Governance Benchmarks
According to a benchmark report released by CCData earlier this year, Solana is one of only four AA-rated assets among the top 40 digital assets evaluated on environmental, social, and governance (ESG) criteria. Solana ranked fourth among L1 in the report’s governance rating, which factors in stakeholder engagement, transparency, and decentralization.
Solana Foundation
Founded in June 2019, the Solana Foundation (SF) is a non-profit organization registered in Switzerland dedicated to the decentralization, adoption, and security of the Solana ecosystem. With an initial fund of 167 million SOL tokens, SF oversees funding for grants, delegation programs, and developer tools. It controls official brand assets, social media accounts, websites, and trademarks.
Currently, SF is led by Executive Director Daniel Albert and President Lily Liu, and is operated by a relatively lean team of 60-65 full-time staff, supervised by the Foundation's Board of Directors.
The foundation's mission is to build a scalable, self-sustaining Solana ecosystem with a focus on education, research, and ecosystem development initiatives. SF organizes large-scale Solana events, including Hacker Houses and the annual Breakpoint conference, to promote developer participation and community building.
The SF Developer Relations team is responsible for maintaining official documentation, social channels, and developer education.
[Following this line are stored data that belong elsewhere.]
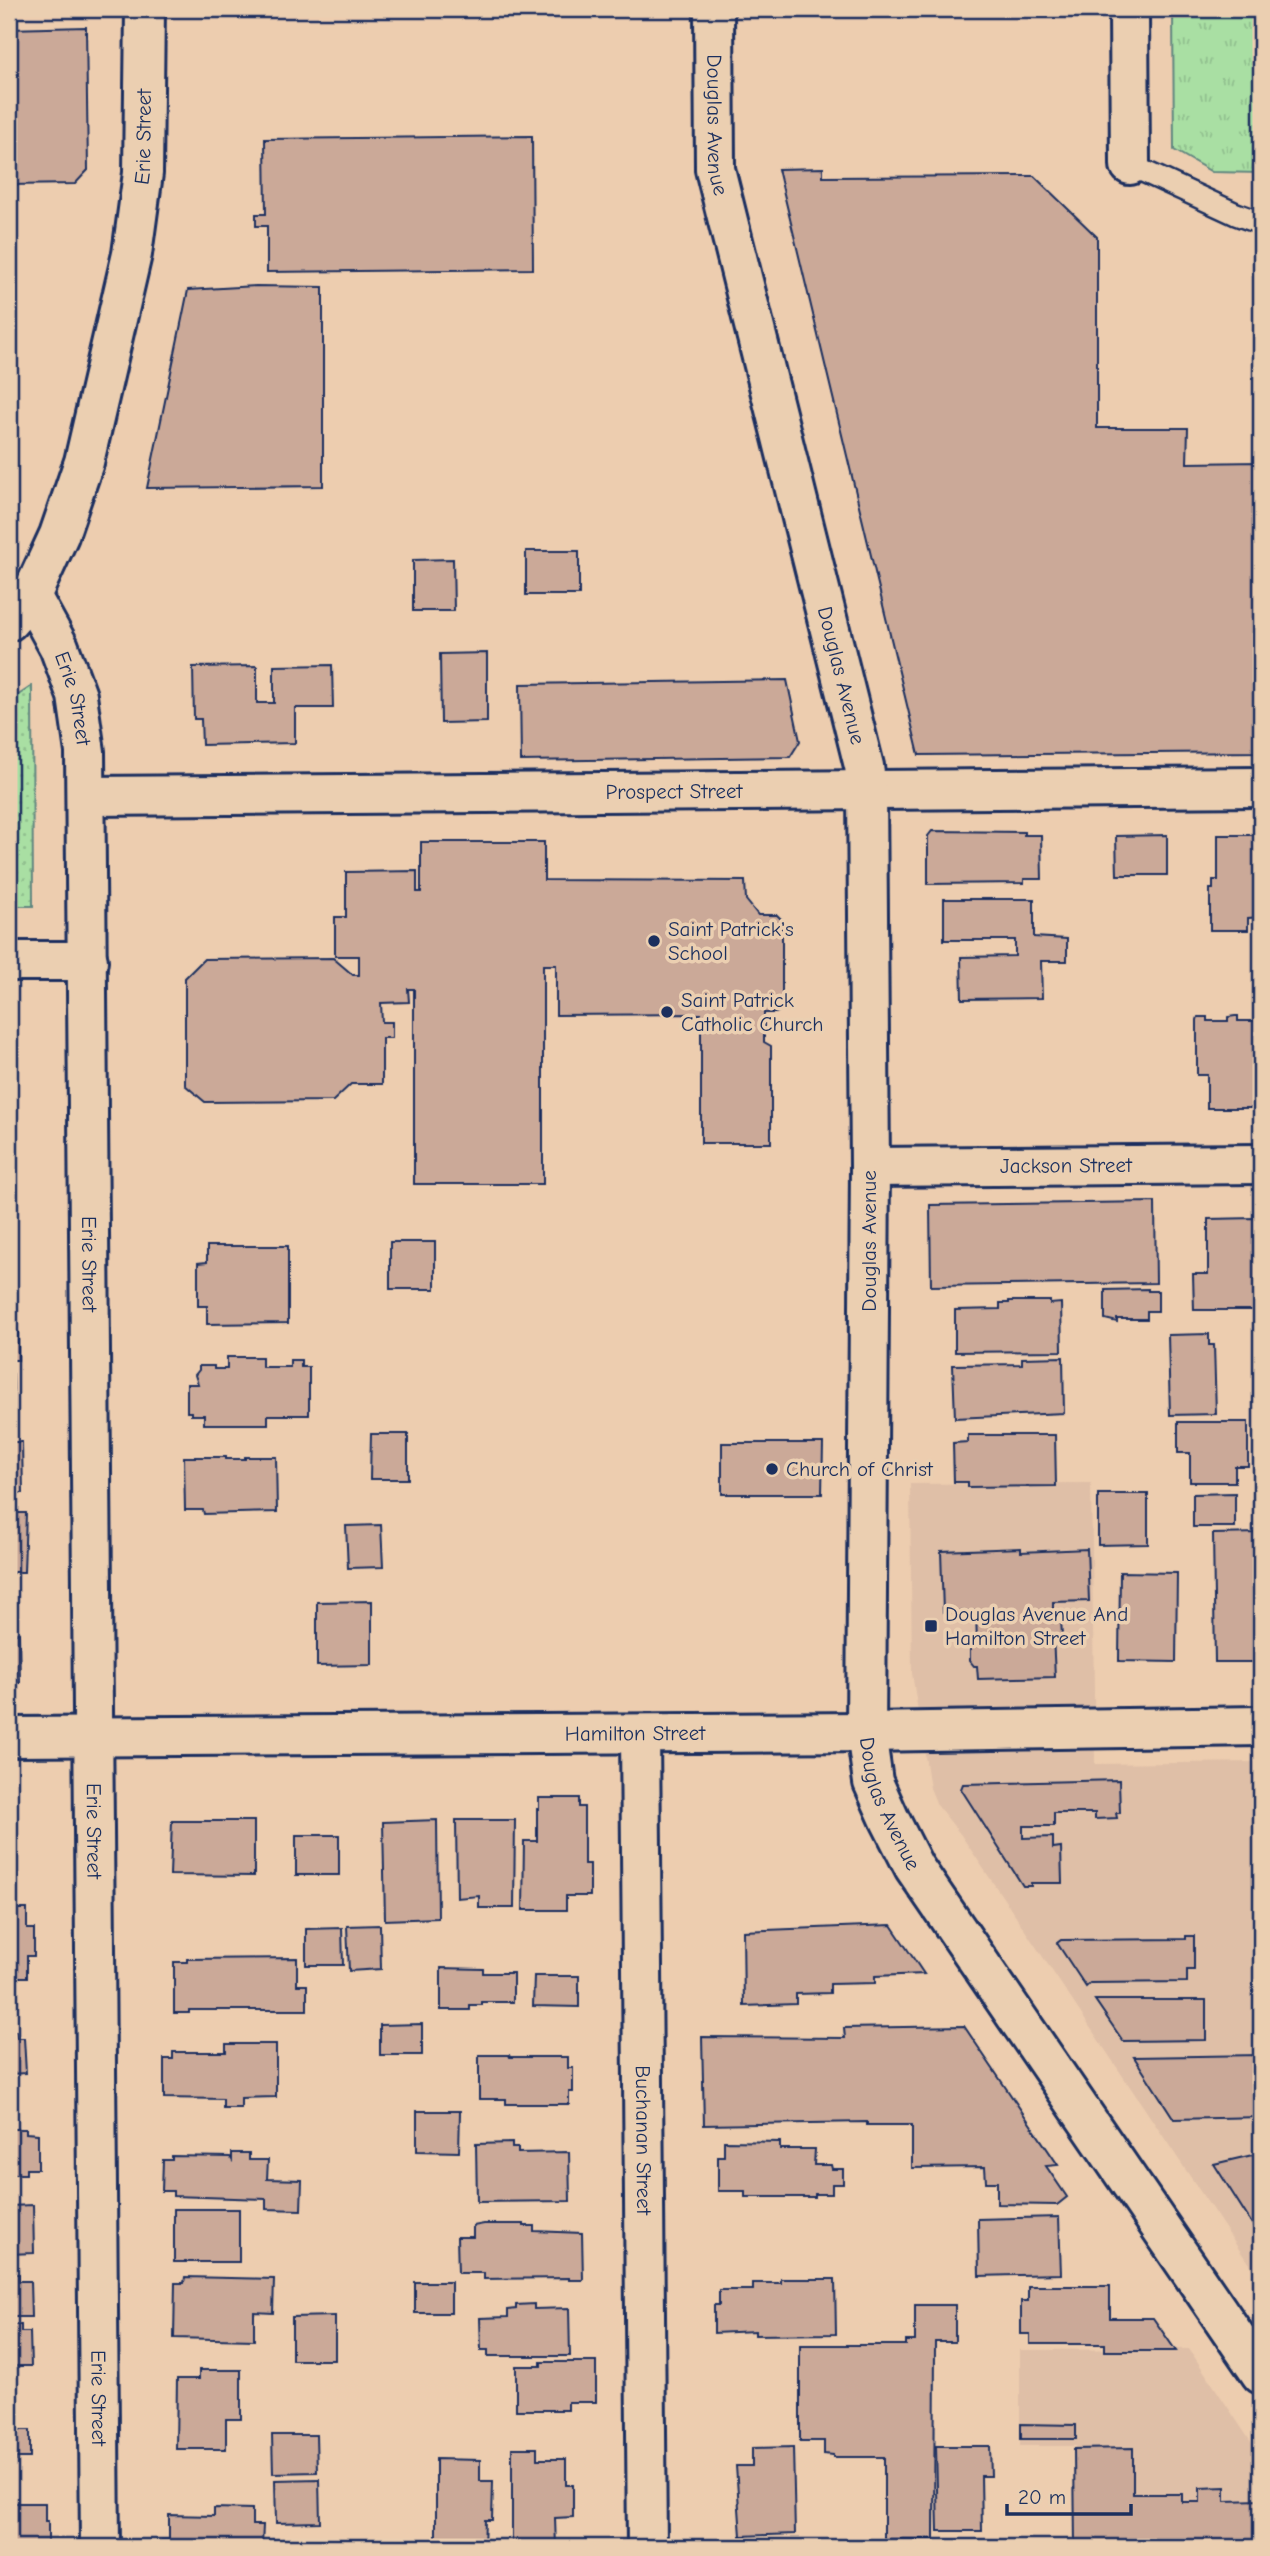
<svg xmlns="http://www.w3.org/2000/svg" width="1270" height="2556" font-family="'Comic Neue',sans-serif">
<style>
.built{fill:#dfbfa7}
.grass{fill:url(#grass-tufts);stroke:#628780;stroke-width:2}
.park{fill:url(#park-dots);stroke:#628780;stroke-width:2}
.building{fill:#cba998;stroke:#1b2f5e;stroke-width:2}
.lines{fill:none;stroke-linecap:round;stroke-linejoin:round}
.lane-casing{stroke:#1b2f5e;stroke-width:26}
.street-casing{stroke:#1b2f5e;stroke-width:44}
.secondary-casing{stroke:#1b2f5e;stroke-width:44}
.primary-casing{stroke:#1b2f5e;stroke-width:44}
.lane{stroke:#ebcfb1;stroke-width:21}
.street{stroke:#ebcfb1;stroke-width:38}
.secondary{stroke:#ebcfb1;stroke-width:38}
.primary{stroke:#ebcfb1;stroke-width:38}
.poi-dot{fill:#1b2f5e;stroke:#ebcfb1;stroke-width:2.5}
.labels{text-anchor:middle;stroke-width:7;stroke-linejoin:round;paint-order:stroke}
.street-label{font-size:21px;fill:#1b2f5e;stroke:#ebcfb1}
.poi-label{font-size:21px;fill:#1b2f5e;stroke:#ebcfb1;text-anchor:start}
</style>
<defs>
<pattern id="grass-tufts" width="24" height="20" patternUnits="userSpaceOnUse" patternTransform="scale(1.75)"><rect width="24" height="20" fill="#a9dfa3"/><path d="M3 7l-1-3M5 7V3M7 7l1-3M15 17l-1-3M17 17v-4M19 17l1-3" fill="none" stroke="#91c08f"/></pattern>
<pattern id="park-dots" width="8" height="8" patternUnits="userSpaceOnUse" patternTransform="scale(1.75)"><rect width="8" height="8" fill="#a9dfa3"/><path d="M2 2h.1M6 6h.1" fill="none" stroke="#91c08f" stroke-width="1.8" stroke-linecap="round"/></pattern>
</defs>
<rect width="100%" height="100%" fill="#edcdaf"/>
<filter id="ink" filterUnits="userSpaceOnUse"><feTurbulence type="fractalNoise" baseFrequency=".0143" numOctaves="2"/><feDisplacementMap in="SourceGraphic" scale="14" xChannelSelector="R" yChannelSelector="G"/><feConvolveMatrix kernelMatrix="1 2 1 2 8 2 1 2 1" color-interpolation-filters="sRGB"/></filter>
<g filter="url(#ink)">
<!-- built -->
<g class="built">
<path d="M1091 1483 1095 1764 1261 1762V2282L961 1835 937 1805 930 1788 912 1673 910 1484Z"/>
<path d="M1189 2349 1261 2457V2547H1076V2446H1020V2350Z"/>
</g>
<!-- grass -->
<path class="grass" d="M1173 9H1261V173L1212 172 1174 150Z"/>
<!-- park -->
<path class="park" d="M32 686 33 906H9V701Z"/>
<!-- building -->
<g class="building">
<path d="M86 27 88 170 75 184 9 185V29Z"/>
<path d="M532 136 533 269 267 272V226H256V214H266L265 139Z"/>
<path d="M823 168V177L1034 176 1097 237V428H1188L1187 463 1261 462V752L919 755 778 169Z"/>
<path d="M256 286 323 287V486L147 488 188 290Z"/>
<rect x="526" y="551" width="53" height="44"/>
<path d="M453 559 454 611H413V560Z"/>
<path d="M487 653V722L441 723 440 654Z"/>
<path d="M332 665 333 708H295V743L202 745 201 719H194L193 667 257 666V703H274V666Z"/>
<path d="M787 680 800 741 790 757 521 761 520 684Z"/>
<path d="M932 831 1024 832V835H1041L1042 879H1024V883L928 884V836Z"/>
<path d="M1167 835V875H1117L1116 836Z"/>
<path d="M1218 835H1261V917L1248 918V930H1210V889H1213V880H1218Z"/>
<path d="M421 842H544V880L745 881 746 900 758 915H777L782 920V1009L776 1013H764V1042L771 1046V1143H701V1014L556 1015V965H543V1184H414V989H408L409 1002 381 1003 382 1022H392V1038H382V1084H351L333 1101 205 1102 185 1085V978L204 959 333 958 353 975H359V956H335V917H346V872L417 871V892H421Z"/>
<path d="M944 899H1034V937L1067 939V961H1041L1042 998 962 999 961 957 1015 956V940H944Z"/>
<path d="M1235 1016H1238V1021H1257L1258 1108H1207V1075H1197V1020L1198 1017H1207V1021H1228V1017Z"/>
<path d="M9 1175H11L12 1210H9Z"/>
<path d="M1155 1202 1156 1283 931 1286 930 1205Z"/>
<path d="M1256 1218V1310H1194L1193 1274H1208V1219Z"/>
<rect x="390" y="1242" width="45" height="47"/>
<path d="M207 1246H288V1323L207 1324V1306H198V1263L207 1262Z"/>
<path d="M1148 1289V1291H1158V1311H1147V1319H1117V1322L1105 1319V1290Z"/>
<path d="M1009 1301H1050V1304L1061 1303 1062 1351 955 1352V1310L1000 1309V1303H1009Z"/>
<path d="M9 1319 16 1324V1332H18V1360H10V1363Z"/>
<path d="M1209 1334V1345H1214L1216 1414 1170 1415 1168 1335Z"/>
<path d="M227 1357H262V1367H290V1360H301V1367H309V1415H268V1424H204V1415H191V1412H187V1384H198L195 1375 199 1370V1366H214V1369H227Z"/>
<path d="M1063 1357 1064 1413 955 1418 953 1365 1022 1364V1358Z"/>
<path d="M9 1374H13L14 1429H9Z"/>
<path d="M1178 1422H1248V1466H1235V1482H1190V1453H1178Z"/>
<path d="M371 1434H408V1479H370Z"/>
<path d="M968 1435H1055L1056 1486 968 1487V1482H954L953 1443 968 1442Z"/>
<path d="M9 1442H22L23 1493H14V1498H9Z"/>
<path d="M722 1443H823L822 1494H722Z"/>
<path d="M184 1457H226V1459H245V1457H276L277 1512 204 1514 203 1510H185Z"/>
<path d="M1235 1493V1527H1193V1494Z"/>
<path d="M1098 1494H1148V1544L1098 1545Z"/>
<path d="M9 1513H26L24 1572H14L9 1576Z"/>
<path d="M381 1525 383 1567 348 1568 346 1526Z"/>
<path d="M1261 1533V1662H1215L1213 1534Z"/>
<path d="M1021 1548V1552L1087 1549 1089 1601 1053 1602V1620H1061L1062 1635H1053L1055 1677 978 1679 977 1666H974L970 1661V1648L977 1644 976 1611 943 1612 941 1551Z"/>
<path d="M1120 1572 1177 1573 1176 1662 1119 1661Z"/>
<path d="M372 1601V1665L317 1666V1602Z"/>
<path d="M19 1633 20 1683H12V1686H9V1634Z"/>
<path d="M1119 1780 1120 1813H1116L1117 1818 1095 1819V1813H1054V1826H1023V1838L1053 1837V1848L1061 1847 1062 1883H1031V1886H1023L961 1789 963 1784Z"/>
<path d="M539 1798H579V1807H584V1864H590V1896H566V1910H523L524 1841H537V1809H539Z"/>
<path d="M437 1820 438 1918 385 1920 383 1822Z"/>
<path d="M456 1820H515L514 1908H479V1896L457 1898Z"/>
<path d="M172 1821H254V1876L170 1875Z"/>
<rect x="296" y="1835" width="43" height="40"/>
<path d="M9 1909H27V1929H34V1956H27V1977H12V1990H9Z"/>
<path d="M380 1925 381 1969 349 1971 347 1926Z"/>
<path d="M891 1925 924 1974 875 1976V1983L830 1984V1993L796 1994V2004L744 2006 743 1931Z"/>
<path d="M342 1928 343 1965H306V1929Z"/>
<path d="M1186 1936H1194V1970H1187V1982L1090 1983 1086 1987 1057 1943 1061 1940 1186 1939Z"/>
<path d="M297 1958V1985H307V2010H189V2013H174V1962H187V1959Z"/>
<path d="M441 1968 483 1969V1973H513V2002H482V2005H470V2010H441Z"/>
<path d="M534 1976H579V2007L533 2006Z"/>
<path d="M1095 2000H1206V2040L1123 2041Z"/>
<path d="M422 2024V2055H380V2025Z"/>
<path d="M964 2026 1058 2165 1046 2166 1067 2197 1057 2205 997 2204V2182H986L985 2167 912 2168V2125H867V2122L704 2125 702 2037 845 2038 844 2028Z"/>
<path d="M9 2031H16L17 2038H24L26 2073 9 2074Z"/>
<path d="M226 2044H276V2097L241 2098V2108H223V2099L164 2098V2059H173V2052H226Z"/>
<path d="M479 2055H509L510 2057H568V2068H573V2092H569V2104H506V2099H479Z"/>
<path d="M1261 2055V2117L1174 2119 1134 2057Z"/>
<path d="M417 2111H460L459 2152 417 2151Z"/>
<path d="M9 2129H26V2133L38 2134V2169H26V2174H9Z"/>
<path d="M724 2141 780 2142V2149H815L814 2165H831L832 2169H843V2184H832V2194H815V2197H745V2191H718V2156H724Z"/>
<path d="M512 2143V2148H518V2153L569 2152 570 2201 477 2202 476 2144Z"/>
<path d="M232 2153H249V2160H268L267 2179 302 2180 301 2210 266 2209V2199L173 2196V2191H162L163 2160H172V2156L230 2157 232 2160Z"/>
<path d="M1261 2153V2238L1214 2164Z"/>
<path d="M33 2205 34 2253 9 2254V2206Z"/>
<rect x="174" y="2209" width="65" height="53"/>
<path d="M1059 2217 1061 2274 979 2276 978 2219Z"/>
<path d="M484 2224H524V2226H534V2231L582 2233 583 2280H569V2278L484 2279V2273H458L457 2237H473V2226Z"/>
<path d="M9 2274H19V2281H30L31 2317H9Z"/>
<path d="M185 2277 274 2279 273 2313 254 2312V2340L174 2338 175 2283H184Z"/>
<path d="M781 2279H835L836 2334 755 2335V2331L714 2333V2305H719V2290H753V2283H781Z"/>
<rect x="415" y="2282" width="36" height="31"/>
<path d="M1028 2286H1110V2318H1153L1176 2351H1105V2344H1030V2334H1021V2301H1028Z"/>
<path d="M534 2304V2309L569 2308 570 2356H488V2350H481L480 2318 508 2317V2310L516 2309V2305Z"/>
<path d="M915 2305H955V2342H935L934 2539H884V2457H833V2455L824 2454V2441H800V2345H906V2341H915Z"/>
<path d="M335 2316V2360H292V2317Z"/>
<path d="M9 2325H21V2332H30L31 2366H9Z"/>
<path d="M541 2362H596V2402H568V2410H516V2366H541Z"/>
<path d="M199 2370H241V2419H226V2449H176L177 2379H199Z"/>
<path d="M9 2403H16V2430H30V2458H16V2461H9Z"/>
<path d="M1021 2424 1076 2425V2439H1021Z"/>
<path d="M272 2435H316L317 2472 273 2473Z"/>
<path d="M936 2446H990L991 2476H981L982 2531H938Z"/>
<path d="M793 2447 795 2534 741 2536 736 2466H752V2448Z"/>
<path d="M512 2448H537V2459H566V2485H573V2517L555 2518 556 2547H512Z"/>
<path d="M1133 2448V2494H1182V2502H1200V2488L1225 2487V2501L1261 2500V2547H1075L1074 2449Z"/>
<path d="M436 2459 480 2460V2481H493L492 2520H485L484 2547H436Z"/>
<path d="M319 2479 320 2522 276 2523 275 2480Z"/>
<path d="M14 2503H45V2521H48V2547H9V2521H14Z"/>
<path d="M214 2508 252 2509V2525H263L262 2545H252V2547H162V2540H169V2515L214 2516Z"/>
</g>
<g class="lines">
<defs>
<path id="lane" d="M1130 165 1236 214 1261 223"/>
<g id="street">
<path d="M1129 9 1130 165"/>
<path id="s1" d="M31 596 59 647 77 696 85 752 100 2547"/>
<path id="s2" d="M9 621 31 596 59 535 84 462 132 254 143 173 145 9"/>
<path id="s3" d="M86 796 1261 787"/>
<path d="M9 961H88"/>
<path id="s4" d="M870 1167 1261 1164"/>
<path d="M866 1732 1261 1726"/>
<path id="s5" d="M640 1734 647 2547"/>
</g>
<g id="secondary">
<path id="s6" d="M714 9 715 169 864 766 867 790 870 1167 866 1732"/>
</g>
<g id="primary">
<path id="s7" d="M9 1737 866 1732 873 1782 890 1820 914 1867 1261 2374"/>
</g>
</defs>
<!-- lane casing -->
<use href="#lane" class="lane-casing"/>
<!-- street casing -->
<use href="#street" class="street-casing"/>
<!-- secondary casing -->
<use href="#secondary" class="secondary-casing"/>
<!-- primary casing -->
<use href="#primary" class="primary-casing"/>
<!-- lane -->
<use href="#lane" class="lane"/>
<!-- street -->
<use href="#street" class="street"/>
<!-- secondary -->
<use href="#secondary" class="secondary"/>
<!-- primary -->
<use href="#primary" class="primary"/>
</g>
</g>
<!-- markers -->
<g class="poi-dot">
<circle cx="654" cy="941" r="7"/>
<circle cx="667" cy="1012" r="7"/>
<circle cx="772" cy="1469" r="7"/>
<rect x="924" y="1619" width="14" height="14" rx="3.5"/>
</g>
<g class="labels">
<!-- street labels -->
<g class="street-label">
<text dy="7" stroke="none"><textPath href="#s6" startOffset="116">Douglas Avenue</textPath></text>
<text dy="7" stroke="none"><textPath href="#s2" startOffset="509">Erie Street</textPath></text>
<text dy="7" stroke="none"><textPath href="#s6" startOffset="682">Douglas Avenue</textPath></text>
<text dy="7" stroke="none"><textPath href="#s1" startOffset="112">Erie Street</textPath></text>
<text dy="7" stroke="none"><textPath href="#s3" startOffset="588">Prospect Street</textPath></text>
<text dy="7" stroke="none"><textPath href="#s4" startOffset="196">Jackson Street</textPath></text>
<text transform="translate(869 1241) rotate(-90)" y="7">Douglas Avenue</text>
<text dy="7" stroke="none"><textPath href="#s1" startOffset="679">Erie Street</textPath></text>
<text dy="7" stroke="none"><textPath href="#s7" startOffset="626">Hamilton Street</textPath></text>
<text dy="7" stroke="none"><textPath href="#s7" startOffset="933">Douglas Avenue</textPath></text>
<text dy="7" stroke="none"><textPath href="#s1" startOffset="1246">Erie Street</textPath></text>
<text dy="7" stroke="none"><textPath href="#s5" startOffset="406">Buchanan Street</textPath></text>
<text dy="7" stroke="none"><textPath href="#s1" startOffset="1813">Erie Street</textPath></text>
</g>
<!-- poi labels -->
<g class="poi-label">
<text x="668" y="936">Saint Patrick's<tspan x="668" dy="24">School</tspan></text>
<text x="681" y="1007">Saint Patrick<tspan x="681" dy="24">Catholic Church</tspan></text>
<text x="786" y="1476">Church of Christ</text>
<text x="945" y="1621">Douglas Avenue And<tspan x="945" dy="24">Hamilton Street</tspan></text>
</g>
</g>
<!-- margin -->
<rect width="1270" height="2556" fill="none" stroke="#ebcfb1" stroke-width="35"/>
<rect x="18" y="18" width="1235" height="2521" fill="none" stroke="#1b2f5e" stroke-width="2.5" filter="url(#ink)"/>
<!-- scale -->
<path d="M1007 2504v10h124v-10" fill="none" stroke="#1b2f5e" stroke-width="3.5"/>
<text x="1018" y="2504" font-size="21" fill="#1b2f5e" stroke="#ebcfb1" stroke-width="5" paint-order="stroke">20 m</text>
</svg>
In January 2024, SF handed over management of the flagship hackathon to Colosseum, a new independent accelerator co-founded by former SF Growth Director Matty Taylor.
Dan Albert pointed out in a recent debate: "Our job is to free ourselves from the work, find scalable ways to support the network and the ecosystem, and then let go." This shows that SF's long-term goal is to build a network that can sustain itself without supervision.
Summarize
As outlined in this article, Solana’s decentralization is on par with or better than its industry peers across many key metrics, including the Satoshi coefficient, geographic distribution of validators and staking nodes, developer decentralization, and governance benchmarks, while client diversity is currently a notable issue, which the new Firedancer client aims to address.
To strengthen Solana’s decentralization, we can consider the following aspects:
- Explore options for distributing SF responsibilities across multiple organizations
- Improving transparency into foundation spending and grant allocations
- Develop initiatives such as Solana Nations to increase geographic diversity
- Reduce the biggest expense for validator operators, i.e. voting costs
- Explore strategies to reduce validator data export requirements; data export costs are significantly higher for validator operators outside the EU and US
- Encouraging more active participation in governance voting
- Expand Solana’s core contributor and research community to strengthen the network’s development
Currently, the Solana validator set remains somewhat concentrated in the US and EU and relies on a limited number of hosting providers. While this challenge is not unique to Solana, it highlights the potential for improvement in Solana to reduce centralization at this level.
Finally, thanks to Overclock, Amira Valliani, Matt Sorg, Yelena Cavanaugh, Dan Albert, Tim Garcia, 0xIchigo, Anatoly Yakovenko, and Brady Werkheiser for reviewing earlier versions of this article.